Retain Revenue by Predicting Attrition Risk
Doug Young, the chief operating officer at Easalytics, shares how to retain revenue by predicting attrition risk.
For many undesirable things, early detection and intervention can dramatically reduce the severity of the outcome. Think cancer, fires, termites and yes, member attrition. Even if you’re focusing heavily on retention cornerstones like onboarding, engagement and member experience, chances are you still shake your head at the number of lost members per month. And if you’re also thinking about revenue retention and looking at member lifetime value of those lost members, it’s likely even more sobering.
One common method is to use “Days Since Last Check-In” as a red flag metric, such as members who haven’t checked in for 30 days. This can certainly be a red flag, but the problem is that it lets a lot of members slip through the cracks. For example, a look at one brand’s lost members for a month showed that 550 lost members had checked in within the last 29 days, while 468 hadn’t checked in within the last 30 to 59 days. Not very predictive, and the difference is about the same if you compare zero to 59 days to 60-119 days.

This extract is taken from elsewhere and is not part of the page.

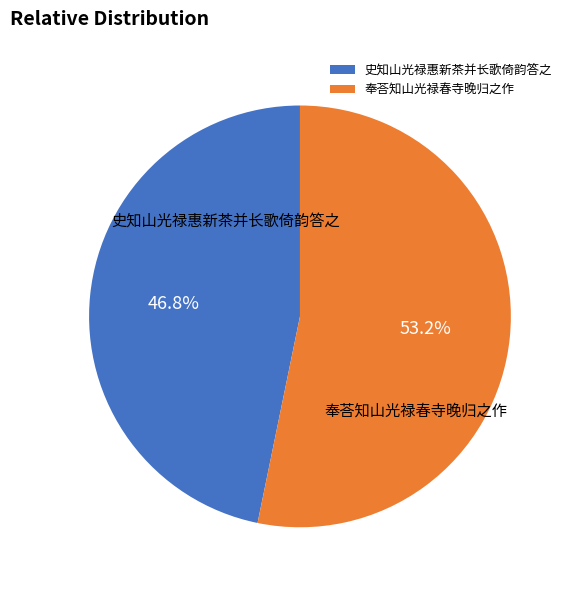

Rank the categories by value from highest to lowest.

奉荅知山光禄春寺晚归之作, 史知山光禄惠新茶并长歌倚韵答之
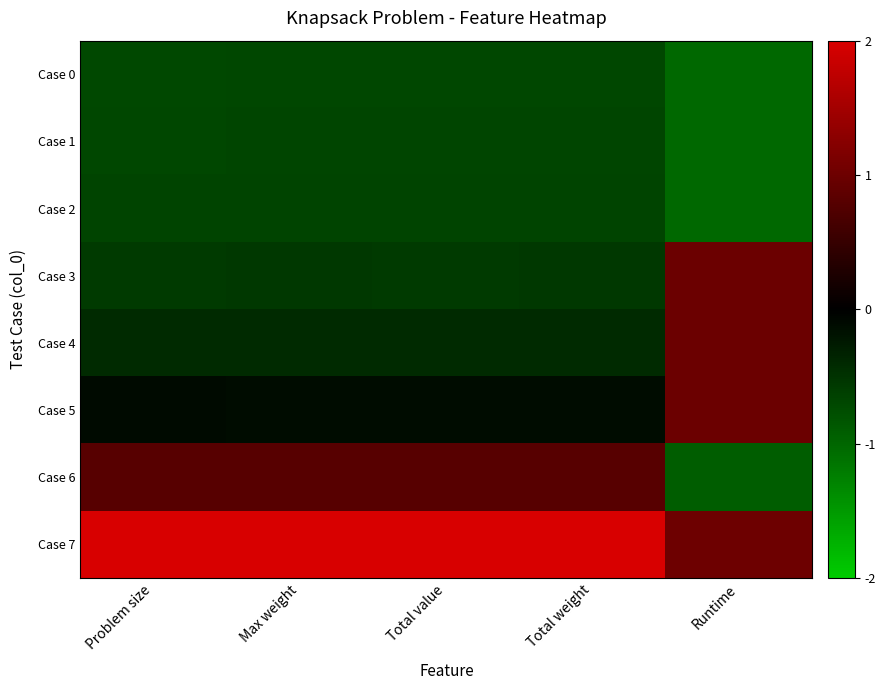

At which category is the sum across all series the highest?

Runtime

A more sophisticated method is to track statistically significant changes in average check-in frequency — greater than two standard deviations —which can detect more subtle declines in very active members, and is also less sensitive to occasional benign lapses in check-ins. Even that method will miss about 15-20% of lost members who were checking in at their usual frequencies when they canceled.
Turns out check-ins are just one of about 60 variables that could in combination be predictive of a member’s attrition risk — including age, gender, membership type, payment term, payment type, join month, join method, current duration, spend patterns, and club seasonal patterns to name just a few. It’s impossible for a human to see patterns among that many variables, let alone make accurate predictions from them, but it’s just the kind of thing machine learning was built for.
If a club has at least 500 members with minimum six months of member data, a machine learning attrition risk predictive model can accurately predict the probability of each member canceling within the next three months. And once set up, it can provide that assessment on a monthly basis without further effort on your part. Efforts to save members after they’re already showing extreme check-in lapses, or have already requested to cancel, are often too little too late. Imagine being able to identify and target at-risk members months before the obvious red flags start showing.
Because you can’t realistically save everyone, your best ROI on effort/resources will come from focusing more on revenue retention than on member retention. Combine the attrition risk probability scores with metrics like member lifetime value or average monthly spend, and you’ll be able to laser focus proactive retention efforts on the highest value members for the greatest impact on revenue retention.